Üzerinde yaşadığımız yer küre birçok katmandan oluşmaktadır. Matruşka bebekler gibi iç içe olan bu katmanların içine doğru gittikçe sıcaklık ve ısı değerleri artış göstermektedir. İç çekirdek denilen bölümün 5000 oC sıcaklığa kadar ulaştığı bildirilmektedir. Birçok eriyik metalin bir arada bulunduğu bu iç çekirdek zaman yer kürenin ince katmanları arasından çıkarak volkan patlaması şeklinde çıkmaktadır. Eriyik akışkan şeklinde bu magma tabakası ile ilgili çıkan haberlerde önüne katan birçok yeri yakarak gittiğini de çoğu kez tanık olmuşuzdur. Yeryüzüne çıkan bu tabakalar gibi zaman zaman suların yer altından aşırı ısıya maruz kalarak yeryüzüne çıktığı durumlarda olmaktadır.

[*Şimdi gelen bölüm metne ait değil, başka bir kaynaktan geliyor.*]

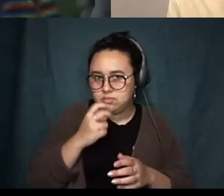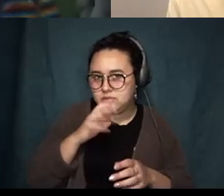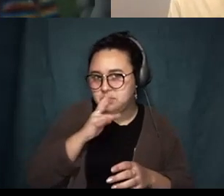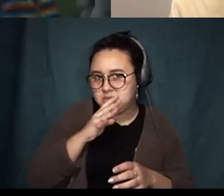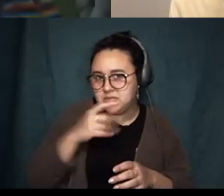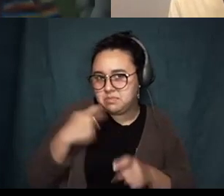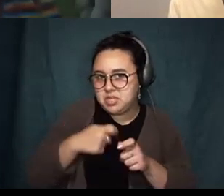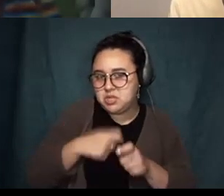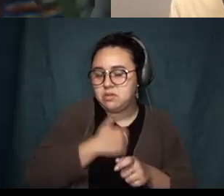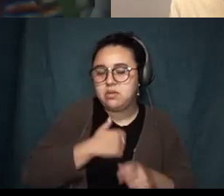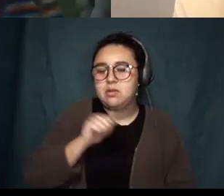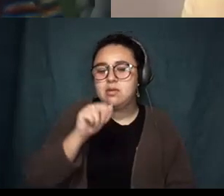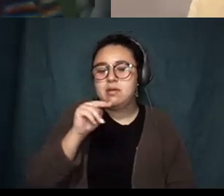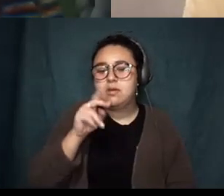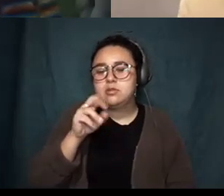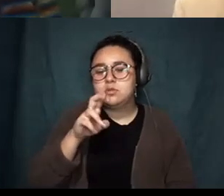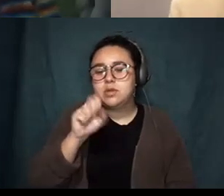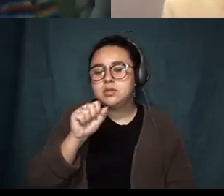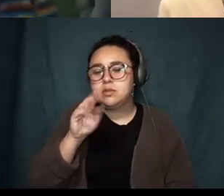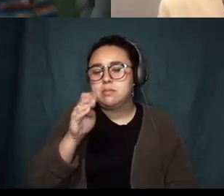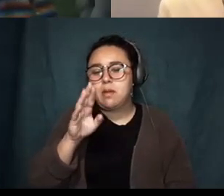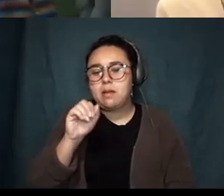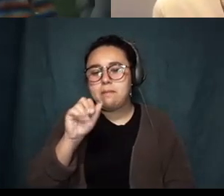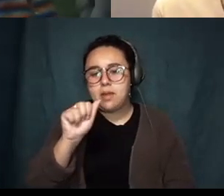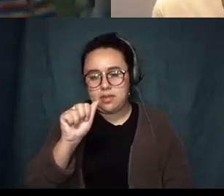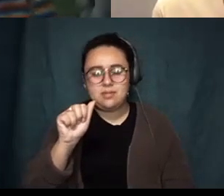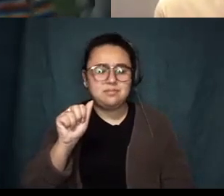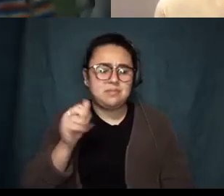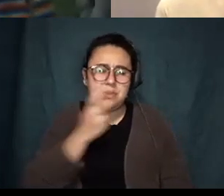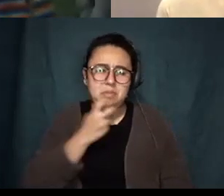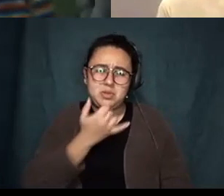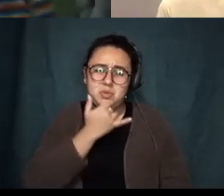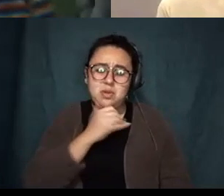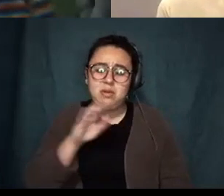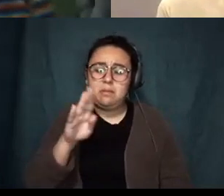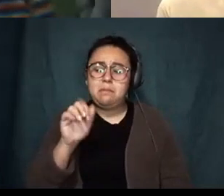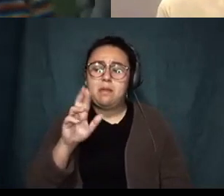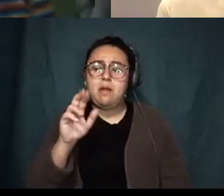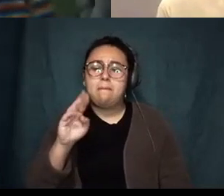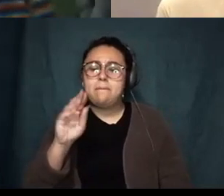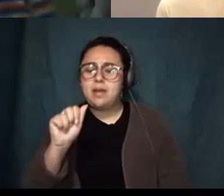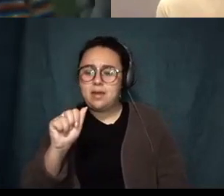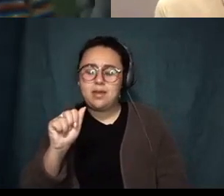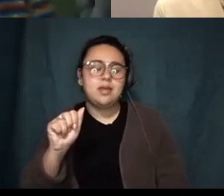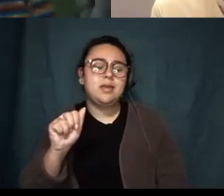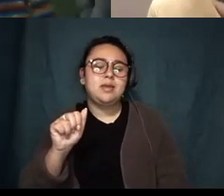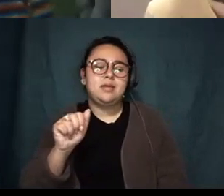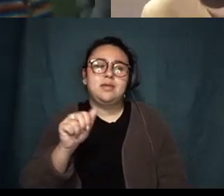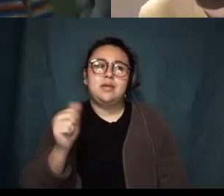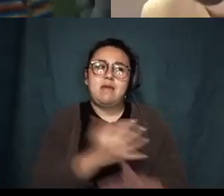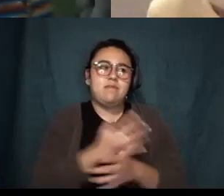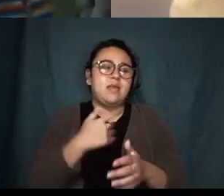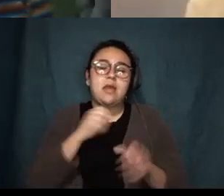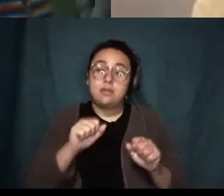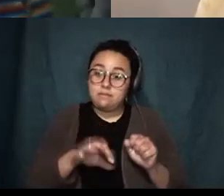like Andres Barba B-A-R-B-A I might not be saying that right but um but he uh I've just been everything that I can find from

Yada insanlar sıcak suya ulaşmak için sondaj kazarak ulaşmaya çalışmaktadır. Bu durumdaki suların geneline halk arasında termal sular ifadesi kullanılmaktadır. Hatta termal suların sağlığa yarar sağladığından bahsedilmektedir.

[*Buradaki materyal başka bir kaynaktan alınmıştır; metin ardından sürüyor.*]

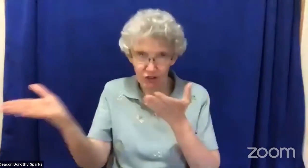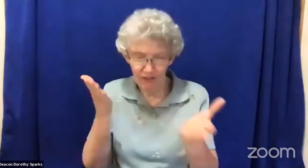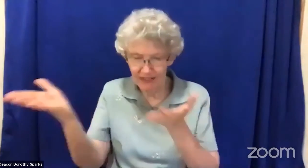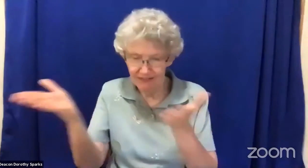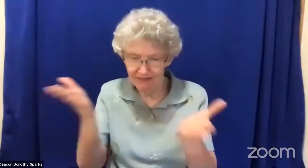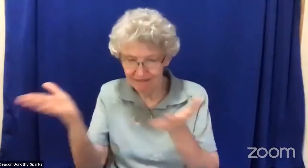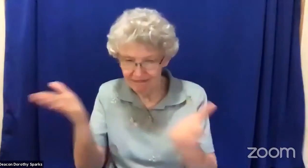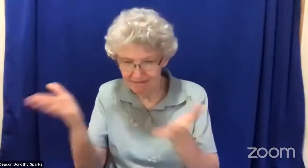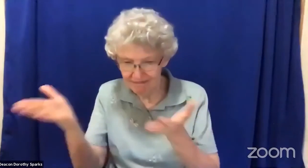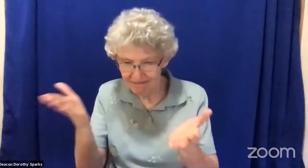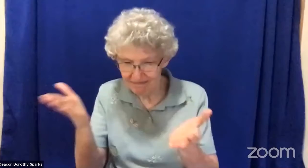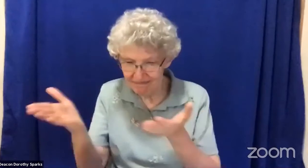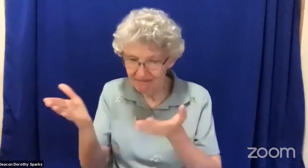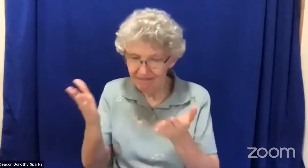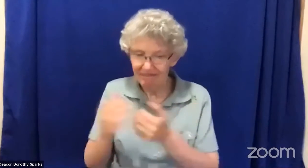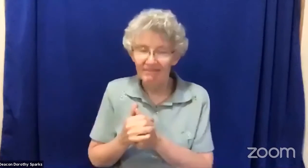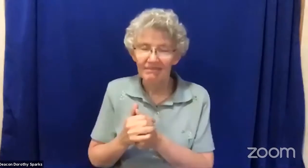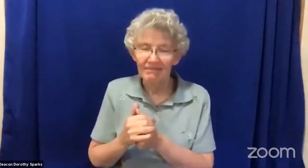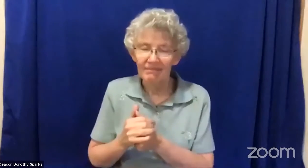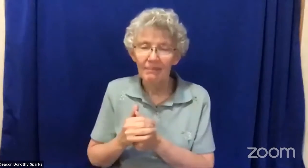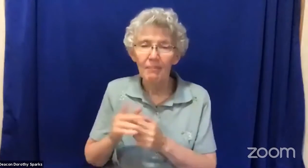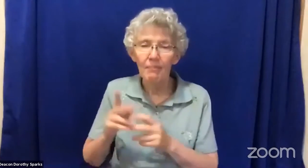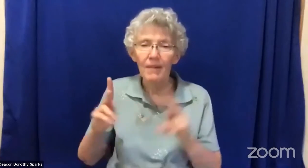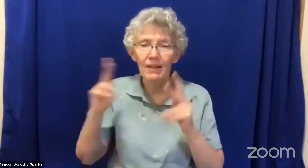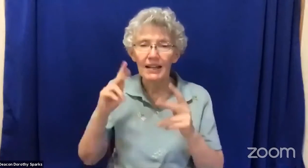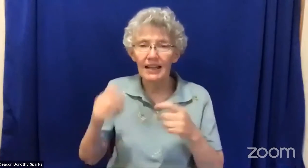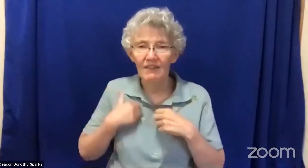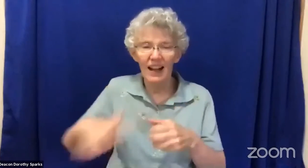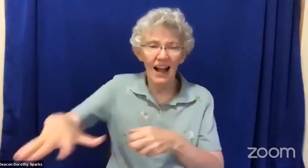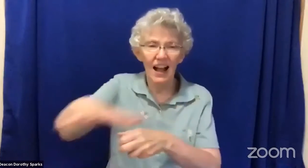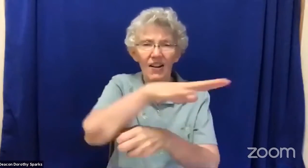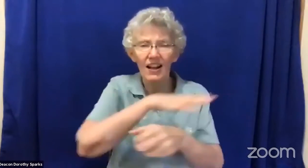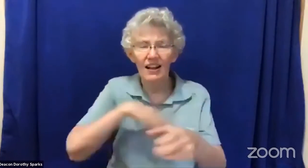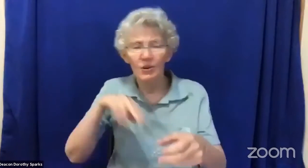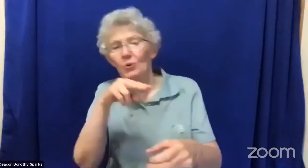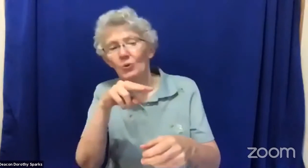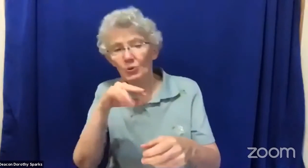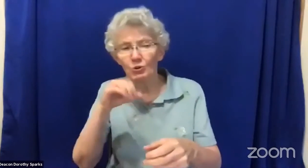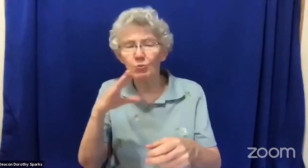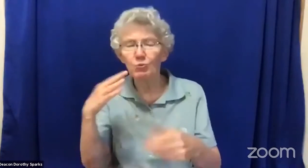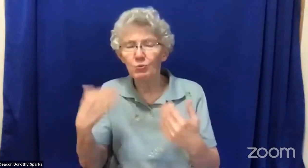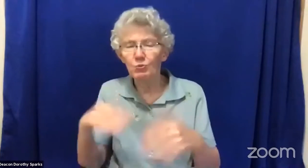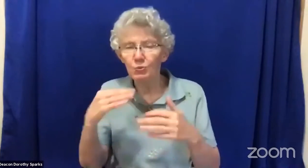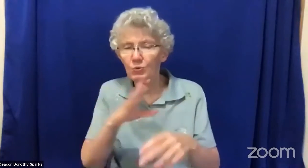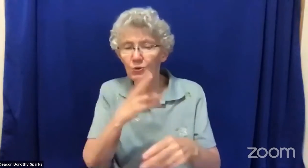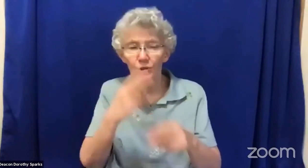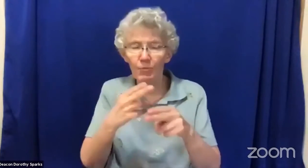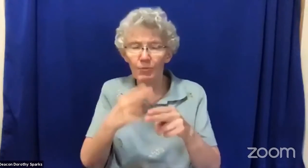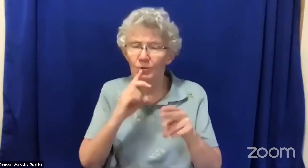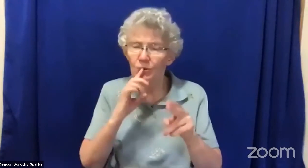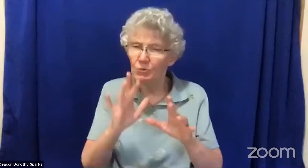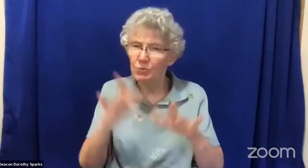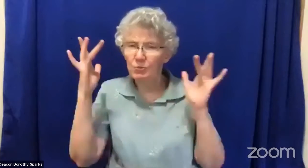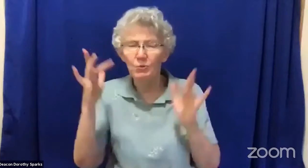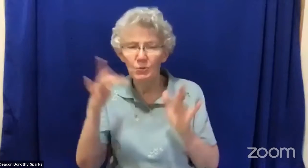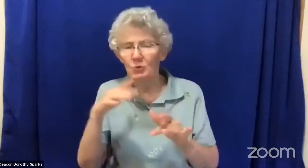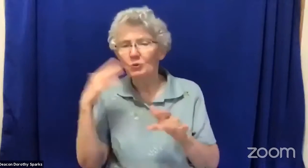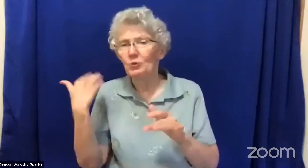and a large number of servants he was the richest person in the east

Jeotermal kavramı ise halk arasındaki termal sular kavramından biraz daha farklıdır. Burada jeotermal denildiğinde artık bu yer altı sularının enerjiye dönüştürülmüş kısmından bahsedilmektedir. Bu suların ısı yada hareket enerjisi olarak kullanılması önemli bir enerji potansiyeli olduğunun göstergesidir. Çünkü jeotermal enerji üretim bölgelerinin olduğu yerlerde aynı zamanda jeotermal bir yer altı sisteminden bahsetmek gerekir. Bu sistemlerden dünyada enerji üretiminin birçok çeşidi vardır. Bunların en yaygın olanı ise evlerin ısıtılmasında kullanılan sistemlerdir. Bunun yanında elektrik enerjisi üretme kapasitesine sahip olan bölgelerde elektrik enerjisinin üretilmesidir. Önemli bir gelir kaynağı olan bu yöntemler bölgesel kalkınmada önemli bir dayanak oluşturmaktadır. Öyle ki bu yerlerde çeşitli sanayi tesislerinin kurulması ile birlikte önemli bir sanayi ağı da kurulmaktadır.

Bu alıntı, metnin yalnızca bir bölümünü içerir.